■ What is required ■
In the copy, every line of the material that follows must appear exactly, and no pictures should.
========
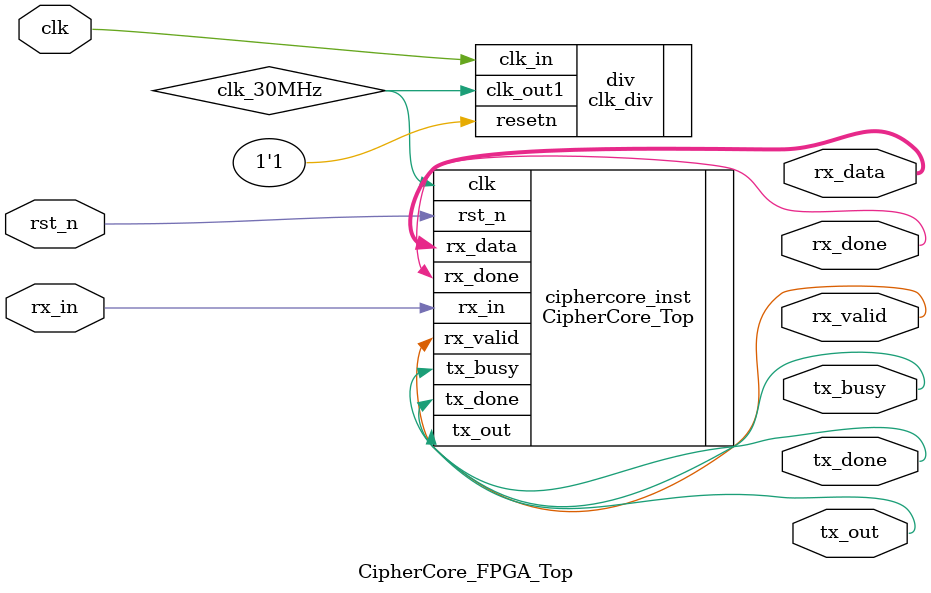
<source format=v>
/*
 * Copyright (c) 2024 James Ashie Kotey
 * SPDX-License-Identifier: Apache-2.0
 */

module CipherCore_FPGA_Top (

    input  wire         clk,             
    input  wire         rst_n,
    // rx interface
    input  wire         rx_in,
    output wire  [7:0]  rx_data,
    output wire         rx_done,
    output wire         rx_valid,
    // tx interface
    output wire          tx_out,
    output wire         tx_done,
    output wire         tx_busy
);

    wire clk_30MHz;
    
    clk_div div (
      .clk_in(clk),         // input clk_in
      .resetn(1'b1),        // don't reset the clk div (synchronous reset)
      .clk_out1(clk_30MHz)  // Clock out ports
    );
    
    CipherCore_Top ciphercore_inst (
      .clk(clk_30MHz),
      .rst_n(rst_n),
      // rx interface
      .rx_in(rx_in),
      .rx_data(rx_data),
      .rx_done(rx_done),
      .rx_valid(rx_valid),
      // tx interface
      .tx_out(tx_out),
      .tx_busy(tx_busy),
      .tx_done(tx_done)
    );

endmodule

</source>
========
■ Answer section ■
<source format=v>
/*
 * Copyright (c) 2024 James Ashie Kotey
 * SPDX-License-Identifier: Apache-2.0
 */

module CipherCore_FPGA_Top (

    input  wire         clk,             
    input  wire         rst_n,
    // rx interface
    input  wire         rx_in,
    output wire  [7:0]  rx_data,
    output wire         rx_done,
    output wire         rx_valid,
    // tx interface
    output wire          tx_out,
    output wire         tx_done,
    output wire         tx_busy
);

    wire clk_30MHz;
    
    clk_div div (
      .clk_in(clk),         // input clk_in
      .resetn(1'b1),        // don't reset the clk div (synchronous reset)
      .clk_out1(clk_30MHz)  // Clock out ports
    );
    
    CipherCore_Top ciphercore_inst (
      .clk(clk_30MHz),
      .rst_n(rst_n),
      // rx interface
      .rx_in(rx_in),
      .rx_data(rx_data),
      .rx_done(rx_done),
      .rx_valid(rx_valid),
      // tx interface
      .tx_out(tx_out),
      .tx_busy(tx_busy),
      .tx_done(tx_done)
    );

endmodule

</source>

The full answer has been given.